___ Extracted data ___

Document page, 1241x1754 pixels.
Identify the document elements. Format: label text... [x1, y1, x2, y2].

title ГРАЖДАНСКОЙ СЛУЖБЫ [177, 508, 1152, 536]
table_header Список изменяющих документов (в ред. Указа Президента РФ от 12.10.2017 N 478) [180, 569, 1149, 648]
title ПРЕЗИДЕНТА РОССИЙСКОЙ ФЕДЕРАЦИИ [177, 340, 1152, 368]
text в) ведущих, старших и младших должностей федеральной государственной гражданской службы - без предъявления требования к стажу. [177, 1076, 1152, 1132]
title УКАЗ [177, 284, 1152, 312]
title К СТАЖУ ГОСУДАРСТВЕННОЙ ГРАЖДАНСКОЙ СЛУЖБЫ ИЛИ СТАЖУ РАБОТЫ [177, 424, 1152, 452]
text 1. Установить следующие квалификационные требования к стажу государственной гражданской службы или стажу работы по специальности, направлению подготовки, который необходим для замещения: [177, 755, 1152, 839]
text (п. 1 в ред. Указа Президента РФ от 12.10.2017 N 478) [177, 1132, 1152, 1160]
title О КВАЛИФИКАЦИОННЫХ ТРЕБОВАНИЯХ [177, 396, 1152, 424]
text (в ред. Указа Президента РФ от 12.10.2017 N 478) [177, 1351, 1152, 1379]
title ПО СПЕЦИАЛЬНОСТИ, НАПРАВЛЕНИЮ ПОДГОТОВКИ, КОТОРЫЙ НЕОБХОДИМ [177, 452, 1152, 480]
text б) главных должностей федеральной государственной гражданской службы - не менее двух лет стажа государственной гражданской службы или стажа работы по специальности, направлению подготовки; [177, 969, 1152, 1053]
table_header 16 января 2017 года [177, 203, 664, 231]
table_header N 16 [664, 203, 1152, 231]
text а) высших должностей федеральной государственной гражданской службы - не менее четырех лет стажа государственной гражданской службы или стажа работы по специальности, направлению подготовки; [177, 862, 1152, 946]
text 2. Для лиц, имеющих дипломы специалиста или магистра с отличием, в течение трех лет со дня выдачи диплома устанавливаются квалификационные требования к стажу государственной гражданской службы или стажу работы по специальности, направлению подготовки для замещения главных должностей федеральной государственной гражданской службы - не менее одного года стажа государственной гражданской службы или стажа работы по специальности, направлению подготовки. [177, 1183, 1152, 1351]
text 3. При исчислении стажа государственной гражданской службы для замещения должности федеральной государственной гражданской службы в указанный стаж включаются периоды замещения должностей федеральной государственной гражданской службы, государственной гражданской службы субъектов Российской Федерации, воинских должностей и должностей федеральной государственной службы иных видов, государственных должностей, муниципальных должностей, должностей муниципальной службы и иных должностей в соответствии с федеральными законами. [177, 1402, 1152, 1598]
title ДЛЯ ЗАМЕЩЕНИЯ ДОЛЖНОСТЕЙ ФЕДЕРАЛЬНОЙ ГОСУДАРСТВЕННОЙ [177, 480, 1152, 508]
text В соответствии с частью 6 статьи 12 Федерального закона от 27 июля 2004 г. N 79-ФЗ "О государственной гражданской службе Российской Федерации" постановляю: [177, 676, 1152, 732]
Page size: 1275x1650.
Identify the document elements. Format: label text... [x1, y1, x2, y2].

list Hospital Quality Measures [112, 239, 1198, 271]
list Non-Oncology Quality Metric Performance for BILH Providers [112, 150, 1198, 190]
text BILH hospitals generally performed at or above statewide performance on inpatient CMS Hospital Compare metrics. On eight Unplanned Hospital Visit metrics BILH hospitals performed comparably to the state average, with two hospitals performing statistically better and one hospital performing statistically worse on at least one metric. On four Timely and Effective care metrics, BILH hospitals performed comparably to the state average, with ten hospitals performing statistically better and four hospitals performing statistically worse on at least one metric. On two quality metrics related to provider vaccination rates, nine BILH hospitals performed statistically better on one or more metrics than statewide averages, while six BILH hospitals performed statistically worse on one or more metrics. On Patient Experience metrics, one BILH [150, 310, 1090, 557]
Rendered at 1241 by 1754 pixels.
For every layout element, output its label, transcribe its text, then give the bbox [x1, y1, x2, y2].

___

Exercise directions: Each entry must appear again in the answer exactly as written.

Result of the exercise:
Document page, 1241x1754 pixels.
Identify the document elements. Format: label text... [x1, y1, x2, y2].

title ГРАЖДАНСКОЙ СЛУЖБЫ [177, 508, 1152, 536]
table_header Список изменяющих документов (в ред. Указа Президента РФ от 12.10.2017 N 478) [180, 569, 1149, 648]
title ПРЕЗИДЕНТА РОССИЙСКОЙ ФЕДЕРАЦИИ [177, 340, 1152, 368]
text в) ведущих, старших и младших должностей федеральной государственной гражданской службы - без предъявления требования к стажу. [177, 1076, 1152, 1132]
title УКАЗ [177, 284, 1152, 312]
title К СТАЖУ ГОСУДАРСТВЕННОЙ ГРАЖДАНСКОЙ СЛУЖБЫ ИЛИ СТАЖУ РАБОТЫ [177, 424, 1152, 452]
text 1. Установить следующие квалификационные требования к стажу государственной гражданской службы или стажу работы по специальности, направлению подготовки, который необходим для замещения: [177, 755, 1152, 839]
text (п. 1 в ред. Указа Президента РФ от 12.10.2017 N 478) [177, 1132, 1152, 1160]
title О КВАЛИФИКАЦИОННЫХ ТРЕБОВАНИЯХ [177, 396, 1152, 424]
text (в ред. Указа Президента РФ от 12.10.2017 N 478) [177, 1351, 1152, 1379]
title ПО СПЕЦИАЛЬНОСТИ, НАПРАВЛЕНИЮ ПОДГОТОВКИ, КОТОРЫЙ НЕОБХОДИМ [177, 452, 1152, 480]
text б) главных должностей федеральной государственной гражданской службы - не менее двух лет стажа государственной гражданской службы или стажа работы по специальности, направлению подготовки; [177, 969, 1152, 1053]
table_header 16 января 2017 года [177, 203, 664, 231]
table_header N 16 [664, 203, 1152, 231]
text а) высших должностей федеральной государственной гражданской службы - не менее четырех лет стажа государственной гражданской службы или стажа работы по специальности, направлению подготовки; [177, 862, 1152, 946]
text 2. Для лиц, имеющих дипломы специалиста или магистра с отличием, в течение трех лет со дня выдачи диплома устанавливаются квалификационные требования к стажу государственной гражданской службы или стажу работы по специальности, направлению подготовки для замещения главных должностей федеральной государственной гражданской службы - не менее одного года стажа государственной гражданской службы или стажа работы по специальности, направлению подготовки. [177, 1183, 1152, 1351]
text 3. При исчислении стажа государственной гражданской службы для замещения должности федеральной государственной гражданской службы в указанный стаж включаются периоды замещения должностей федеральной государственной гражданской службы, государственной гражданской службы субъектов Российской Федерации, воинских должностей и должностей федеральной государственной службы иных видов, государственных должностей, муниципальных должностей, должностей муниципальной службы и иных должностей в соответствии с федеральными законами. [177, 1402, 1152, 1598]
title ДЛЯ ЗАМЕЩЕНИЯ ДОЛЖНОСТЕЙ ФЕДЕРАЛЬНОЙ ГОСУДАРСТВЕННОЙ [177, 480, 1152, 508]
text В соответствии с частью 6 статьи 12 Федерального закона от 27 июля 2004 г. N 79-ФЗ "О государственной гражданской службе Российской Федерации" постановляю: [177, 676, 1152, 732]
Page size: 1275x1650.
Identify the document elements. Format: label text... [x1, y1, x2, y2].

list Hospital Quality Measures [112, 239, 1198, 271]
list Non-Oncology Quality Metric Performance for BILH Providers [112, 150, 1198, 190]
text BILH hospitals generally performed at or above statewide performance on inpatient CMS Hospital Compare metrics. On eight Unplanned Hospital Visit metrics BILH hospitals performed comparably to the state average, with two hospitals performing statistically better and one hospital performing statistically worse on at least one metric. On four Timely and Effective care metrics, BILH hospitals performed comparably to the state average, with ten hospitals performing statistically better and four hospitals performing statistically worse on at least one metric. On two quality metrics related to provider vaccination rates, nine BILH hospitals performed statistically better on one or more metrics than statewide averages, while six BILH hospitals performed statistically worse on one or more metrics. On Patient Experience metrics, one BILH [150, 310, 1090, 557]
Rendered at 1241 by 1754 pixels.
For every layout element, output its label, transcribe its text, then give the bbox [x1, y1, x2, y2].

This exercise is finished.